-- Data under study follows --

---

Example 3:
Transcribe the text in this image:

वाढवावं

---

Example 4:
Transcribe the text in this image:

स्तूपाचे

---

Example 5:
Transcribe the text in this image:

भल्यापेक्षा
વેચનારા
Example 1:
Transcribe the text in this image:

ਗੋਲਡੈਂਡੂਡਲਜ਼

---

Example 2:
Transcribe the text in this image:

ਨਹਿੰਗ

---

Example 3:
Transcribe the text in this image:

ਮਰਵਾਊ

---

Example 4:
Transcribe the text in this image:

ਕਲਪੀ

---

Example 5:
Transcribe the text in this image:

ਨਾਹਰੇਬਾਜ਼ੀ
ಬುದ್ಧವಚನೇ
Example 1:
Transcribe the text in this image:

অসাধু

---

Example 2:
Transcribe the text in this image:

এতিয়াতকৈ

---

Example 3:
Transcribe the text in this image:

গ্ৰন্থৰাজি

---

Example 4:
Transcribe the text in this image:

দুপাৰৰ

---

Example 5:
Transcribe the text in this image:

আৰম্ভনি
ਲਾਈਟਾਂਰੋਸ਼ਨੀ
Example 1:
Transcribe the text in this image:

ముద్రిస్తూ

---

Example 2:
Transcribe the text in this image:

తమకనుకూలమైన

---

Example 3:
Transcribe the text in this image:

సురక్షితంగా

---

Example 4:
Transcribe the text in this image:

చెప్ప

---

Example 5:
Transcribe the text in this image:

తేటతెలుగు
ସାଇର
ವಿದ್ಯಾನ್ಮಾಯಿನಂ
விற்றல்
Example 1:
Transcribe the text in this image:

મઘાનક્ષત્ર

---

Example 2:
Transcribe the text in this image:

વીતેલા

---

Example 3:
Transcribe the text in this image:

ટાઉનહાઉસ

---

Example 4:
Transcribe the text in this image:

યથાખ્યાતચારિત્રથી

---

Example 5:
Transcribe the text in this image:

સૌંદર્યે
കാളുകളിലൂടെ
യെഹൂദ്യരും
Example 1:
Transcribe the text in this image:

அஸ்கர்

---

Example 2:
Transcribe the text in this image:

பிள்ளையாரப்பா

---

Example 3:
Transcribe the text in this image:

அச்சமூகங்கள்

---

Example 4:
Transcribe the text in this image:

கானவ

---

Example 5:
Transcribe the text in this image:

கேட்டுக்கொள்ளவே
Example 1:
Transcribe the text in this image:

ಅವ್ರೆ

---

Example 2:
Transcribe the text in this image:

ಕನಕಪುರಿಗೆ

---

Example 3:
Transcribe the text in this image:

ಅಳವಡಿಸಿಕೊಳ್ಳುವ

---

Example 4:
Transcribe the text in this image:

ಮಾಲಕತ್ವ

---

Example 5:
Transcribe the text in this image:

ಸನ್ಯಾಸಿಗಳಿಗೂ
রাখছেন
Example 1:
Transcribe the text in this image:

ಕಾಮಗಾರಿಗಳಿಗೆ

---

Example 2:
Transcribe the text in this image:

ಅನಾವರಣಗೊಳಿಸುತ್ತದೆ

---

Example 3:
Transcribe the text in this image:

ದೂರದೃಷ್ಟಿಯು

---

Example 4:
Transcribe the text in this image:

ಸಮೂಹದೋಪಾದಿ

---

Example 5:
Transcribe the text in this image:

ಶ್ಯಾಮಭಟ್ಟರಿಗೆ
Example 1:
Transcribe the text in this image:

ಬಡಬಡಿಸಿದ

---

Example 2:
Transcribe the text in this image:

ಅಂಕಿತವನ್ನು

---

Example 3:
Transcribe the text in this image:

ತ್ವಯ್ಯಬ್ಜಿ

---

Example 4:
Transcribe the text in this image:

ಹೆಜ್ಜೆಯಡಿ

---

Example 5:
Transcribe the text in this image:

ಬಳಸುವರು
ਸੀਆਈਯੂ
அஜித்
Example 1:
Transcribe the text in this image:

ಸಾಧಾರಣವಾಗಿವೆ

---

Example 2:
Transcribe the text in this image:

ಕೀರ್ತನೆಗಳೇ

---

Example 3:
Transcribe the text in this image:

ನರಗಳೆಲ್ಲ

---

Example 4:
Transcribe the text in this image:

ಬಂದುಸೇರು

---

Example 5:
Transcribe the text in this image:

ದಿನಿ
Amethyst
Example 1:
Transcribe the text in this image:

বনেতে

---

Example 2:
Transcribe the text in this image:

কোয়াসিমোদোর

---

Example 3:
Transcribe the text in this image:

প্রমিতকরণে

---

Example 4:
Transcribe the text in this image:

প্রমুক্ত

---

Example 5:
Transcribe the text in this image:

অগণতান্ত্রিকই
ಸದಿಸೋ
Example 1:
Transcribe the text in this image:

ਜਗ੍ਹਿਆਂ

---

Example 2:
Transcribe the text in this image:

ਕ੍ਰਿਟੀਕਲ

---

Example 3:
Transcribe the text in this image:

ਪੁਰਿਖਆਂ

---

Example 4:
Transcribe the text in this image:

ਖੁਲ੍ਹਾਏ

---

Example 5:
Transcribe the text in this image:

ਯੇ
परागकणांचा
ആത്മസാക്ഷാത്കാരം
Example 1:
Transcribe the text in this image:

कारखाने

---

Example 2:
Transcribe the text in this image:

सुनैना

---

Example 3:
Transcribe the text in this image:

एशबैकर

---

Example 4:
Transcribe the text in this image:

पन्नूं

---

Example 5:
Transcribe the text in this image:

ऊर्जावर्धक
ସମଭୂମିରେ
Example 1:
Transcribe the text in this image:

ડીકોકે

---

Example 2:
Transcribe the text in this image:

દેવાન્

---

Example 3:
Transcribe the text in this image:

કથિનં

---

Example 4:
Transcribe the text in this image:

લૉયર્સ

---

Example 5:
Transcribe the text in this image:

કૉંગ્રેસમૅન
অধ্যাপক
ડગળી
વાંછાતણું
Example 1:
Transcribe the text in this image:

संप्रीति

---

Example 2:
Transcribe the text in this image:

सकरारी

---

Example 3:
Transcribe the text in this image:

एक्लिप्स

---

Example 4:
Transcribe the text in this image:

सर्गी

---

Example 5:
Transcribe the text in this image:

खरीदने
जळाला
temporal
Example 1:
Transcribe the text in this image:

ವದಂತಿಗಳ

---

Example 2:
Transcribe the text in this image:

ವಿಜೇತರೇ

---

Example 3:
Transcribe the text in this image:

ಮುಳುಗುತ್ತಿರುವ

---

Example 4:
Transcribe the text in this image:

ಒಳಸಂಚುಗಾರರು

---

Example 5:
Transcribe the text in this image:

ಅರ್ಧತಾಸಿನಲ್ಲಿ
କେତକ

-- Data under study concluded --

▶ _Description of the task_: Type the material above out again, exactly.

▶ _Response to this exercise_:
---

Example 3:
Transcribe the text in this image:

वाढवावं

---

Example 4:
Transcribe the text in this image:

स्तूपाचे

---

Example 5:
Transcribe the text in this image:

भल्यापेक्षा
વેચનારા
Example 1:
Transcribe the text in this image:

ਗੋਲਡੈਂਡੂਡਲਜ਼

---

Example 2:
Transcribe the text in this image:

ਨਹਿੰਗ

---

Example 3:
Transcribe the text in this image:

ਮਰਵਾਊ

---

Example 4:
Transcribe the text in this image:

ਕਲਪੀ

---

Example 5:
Transcribe the text in this image:

ਨਾਹਰੇਬਾਜ਼ੀ
ಬುದ್ಧವಚನೇ
Example 1:
Transcribe the text in this image:

অসাধু

---

Example 2:
Transcribe the text in this image:

এতিয়াতকৈ

---

Example 3:
Transcribe the text in this image:

গ্ৰন্থৰাজি

---

Example 4:
Transcribe the text in this image:

দুপাৰৰ

---

Example 5:
Transcribe the text in this image:

আৰম্ভনি
ਲਾਈਟਾਂਰੋਸ਼ਨੀ
Example 1:
Transcribe the text in this image:

ముద్రిస్తూ

---

Example 2:
Transcribe the text in this image:

తమకనుకూలమైన

---

Example 3:
Transcribe the text in this image:

సురక్షితంగా

---

Example 4:
Transcribe the text in this image:

చెప్ప

---

Example 5:
Transcribe the text in this image:

తేటతెలుగు
ସାଇର
ವಿದ್ಯಾನ್ಮಾಯಿನಂ
விற்றல்
Example 1:
Transcribe the text in this image:

મઘાનક્ષત્ર

---

Example 2:
Transcribe the text in this image:

વીતેલા

---

Example 3:
Transcribe the text in this image:

ટાઉનહાઉસ

---

Example 4:
Transcribe the text in this image:

યથાખ્યાતચારિત્રથી

---

Example 5:
Transcribe the text in this image:

સૌંદર્યે
കാളുകളിലൂടെ
യെഹൂദ്യരും
Example 1:
Transcribe the text in this image:

அஸ்கர்

---

Example 2:
Transcribe the text in this image:

பிள்ளையாரப்பா

---

Example 3:
Transcribe the text in this image:

அச்சமூகங்கள்

---

Example 4:
Transcribe the text in this image:

கானவ

---

Example 5:
Transcribe the text in this image:

கேட்டுக்கொள்ளவே
Example 1:
Transcribe the text in this image:

ಅವ್ರೆ

---

Example 2:
Transcribe the text in this image:

ಕನಕಪುರಿಗೆ

---

Example 3:
Transcribe the text in this image:

ಅಳವಡಿಸಿಕೊಳ್ಳುವ

---

Example 4:
Transcribe the text in this image:

ಮಾಲಕತ್ವ

---

Example 5:
Transcribe the text in this image:

ಸನ್ಯಾಸಿಗಳಿಗೂ
রাখছেন
Example 1:
Transcribe the text in this image:

ಕಾಮಗಾರಿಗಳಿಗೆ

---

Example 2:
Transcribe the text in this image:

ಅನಾವರಣಗೊಳಿಸುತ್ತದೆ

---

Example 3:
Transcribe the text in this image:

ದೂರದೃಷ್ಟಿಯು

---

Example 4:
Transcribe the text in this image:

ಸಮೂಹದೋಪಾದಿ

---

Example 5:
Transcribe the text in this image:

ಶ್ಯಾಮಭಟ್ಟರಿಗೆ
Example 1:
Transcribe the text in this image:

ಬಡಬಡಿಸಿದ

---

Example 2:
Transcribe the text in this image:

ಅಂಕಿತವನ್ನು

---

Example 3:
Transcribe the text in this image:

ತ್ವಯ್ಯಬ್ಜಿ

---

Example 4:
Transcribe the text in this image:

ಹೆಜ್ಜೆಯಡಿ

---

Example 5:
Transcribe the text in this image:

ಬಳಸುವರು
ਸੀਆਈਯੂ
அஜித்
Example 1:
Transcribe the text in this image:

ಸಾಧಾರಣವಾಗಿವೆ

---

Example 2:
Transcribe the text in this image:

ಕೀರ್ತನೆಗಳೇ

---

Example 3:
Transcribe the text in this image:

ನರಗಳೆಲ್ಲ

---

Example 4:
Transcribe the text in this image:

ಬಂದುಸೇರು

---

Example 5:
Transcribe the text in this image:

ದಿನಿ
Amethyst
Example 1:
Transcribe the text in this image:

বনেতে

---

Example 2:
Transcribe the text in this image:

কোয়াসিমোদোর

---

Example 3:
Transcribe the text in this image:

প্রমিতকরণে

---

Example 4:
Transcribe the text in this image:

প্রমুক্ত

---

Example 5:
Transcribe the text in this image:

অগণতান্ত্রিকই
ಸದಿಸೋ
Example 1:
Transcribe the text in this image:

ਜਗ੍ਹਿਆਂ

---

Example 2:
Transcribe the text in this image:

ਕ੍ਰਿਟੀਕਲ

---

Example 3:
Transcribe the text in this image:

ਪੁਰਿਖਆਂ

---

Example 4:
Transcribe the text in this image:

ਖੁਲ੍ਹਾਏ

---

Example 5:
Transcribe the text in this image:

ਯੇ
परागकणांचा
ആത്മസാക്ഷാത്കാരം
Example 1:
Transcribe the text in this image:

कारखाने

---

Example 2:
Transcribe the text in this image:

सुनैना

---

Example 3:
Transcribe the text in this image:

एशबैकर

---

Example 4:
Transcribe the text in this image:

पन्नूं

---

Example 5:
Transcribe the text in this image:

ऊर्जावर्धक
ସମଭୂମିରେ
Example 1:
Transcribe the text in this image:

ડીકોકે

---

Example 2:
Transcribe the text in this image:

દેવાન્

---

Example 3:
Transcribe the text in this image:

કથિનં

---

Example 4:
Transcribe the text in this image:

લૉયર્સ

---

Example 5:
Transcribe the text in this image:

કૉંગ્રેસમૅન
অধ্যাপক
ડગળી
વાંછાતણું
Example 1:
Transcribe the text in this image:

संप्रीति

---

Example 2:
Transcribe the text in this image:

सकरारी

---

Example 3:
Transcribe the text in this image:

एक्लिप्स

---

Example 4:
Transcribe the text in this image:

सर्गी

---

Example 5:
Transcribe the text in this image:

खरीदने
जळाला
temporal
Example 1:
Transcribe the text in this image:

ವದಂತಿಗಳ

---

Example 2:
Transcribe the text in this image:

ವಿಜೇತರೇ

---

Example 3:
Transcribe the text in this image:

ಮುಳುಗುತ್ತಿರುವ

---

Example 4:
Transcribe the text in this image:

ಒಳಸಂಚುಗಾರರು

---

Example 5:
Transcribe the text in this image:

ಅರ್ಧತಾಸಿನಲ್ಲಿ
କେତକ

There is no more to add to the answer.